During the news conference, several people with experience interacting with the child protective services called for a culture change in the department.

Blair said she has been a foster parent in good-standing with the state for decades before a complaint from a community member led to the sudden removal of all seven of her foster kids, including a 3-year-old she was on the verge of adopting. She said six police officers and three caseworkers descended on her home at dinner time on Dec. 15 to remove the foster children.


It was, she said, “the most traumatic experience my family has ever gone through.”

Blair, who has four biological children, said her family was cleared after a 35-day investigation, but it took weeks of additional wrangling with the state over alleged license violations before she was reunited with her 3-year-old child. The other foster children went to other homes. She could never get a meeting with state officials making the decisions and could not get clear information from people she spoke to, she said.

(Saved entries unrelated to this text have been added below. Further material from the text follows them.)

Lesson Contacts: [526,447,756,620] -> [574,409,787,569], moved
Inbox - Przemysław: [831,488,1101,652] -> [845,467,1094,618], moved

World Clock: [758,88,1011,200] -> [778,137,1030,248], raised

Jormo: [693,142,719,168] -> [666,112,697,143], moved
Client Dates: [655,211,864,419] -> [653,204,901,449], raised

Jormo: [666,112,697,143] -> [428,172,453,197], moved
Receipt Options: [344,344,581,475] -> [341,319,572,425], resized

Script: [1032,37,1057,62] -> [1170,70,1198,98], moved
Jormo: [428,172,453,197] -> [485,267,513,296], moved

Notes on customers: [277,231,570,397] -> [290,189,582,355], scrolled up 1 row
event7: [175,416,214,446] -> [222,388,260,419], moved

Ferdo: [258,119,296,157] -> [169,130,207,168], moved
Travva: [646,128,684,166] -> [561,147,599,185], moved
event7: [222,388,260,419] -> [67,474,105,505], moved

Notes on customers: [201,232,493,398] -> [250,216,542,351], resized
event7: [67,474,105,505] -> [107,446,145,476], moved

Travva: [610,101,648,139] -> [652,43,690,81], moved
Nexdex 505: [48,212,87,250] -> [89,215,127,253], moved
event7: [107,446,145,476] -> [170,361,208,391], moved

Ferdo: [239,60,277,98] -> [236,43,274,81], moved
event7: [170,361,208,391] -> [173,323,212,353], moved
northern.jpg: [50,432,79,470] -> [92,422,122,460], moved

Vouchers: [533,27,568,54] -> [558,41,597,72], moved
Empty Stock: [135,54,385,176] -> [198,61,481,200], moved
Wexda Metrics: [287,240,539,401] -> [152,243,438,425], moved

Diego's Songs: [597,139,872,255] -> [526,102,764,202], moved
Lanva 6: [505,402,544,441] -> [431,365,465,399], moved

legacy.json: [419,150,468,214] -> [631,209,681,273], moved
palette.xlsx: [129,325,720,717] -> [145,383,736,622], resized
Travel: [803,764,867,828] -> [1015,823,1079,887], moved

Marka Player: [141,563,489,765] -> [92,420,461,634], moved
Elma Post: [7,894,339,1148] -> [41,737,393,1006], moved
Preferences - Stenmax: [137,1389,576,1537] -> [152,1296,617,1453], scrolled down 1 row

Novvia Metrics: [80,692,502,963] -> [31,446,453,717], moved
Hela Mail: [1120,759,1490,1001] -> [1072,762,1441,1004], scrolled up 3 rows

“The amount of fight we had to put into this issue all could have been handled by a simple meeting with us that we requested several times,” Blair said. “We are a vested foster family with good relationships. Instead, the lives of 13 people in my home were disrupted in an unnecessary and traumatic way.”

DHHS spokesperson Jackie Farwell said the department is familiar with Blair’s testimony but could not comment, citing privacy laws prohibiting the state from responding with specific information.


Several people who spoke at the news conference, including Timberlake and Sen. Bill Diamond, D-Windham, said the department needed to change its culture, which they described as defensive and lacking in transparency and accountability.


Diamond is encouraged by the progress made last session by the Legislature, but he still believes that breaking up DHHS could help change the culture, adding he sponsored a bill in 2021 that was approved in the Senate but died in the House.

When asked if the culture could change without a change in leadership, Diamond said, “maybe not,” adding “we’re not suggesting a change in personnel or leadership.” He said the culture has not changed throughout the last four administrations, including Democrats, a Republican and an independent.

Timberlake, however, has less sure.

“Imagine if it was a private industry running DHHS,” he said. “Would these numbers be accepted if it was a private industry running it? I don’t think it would.”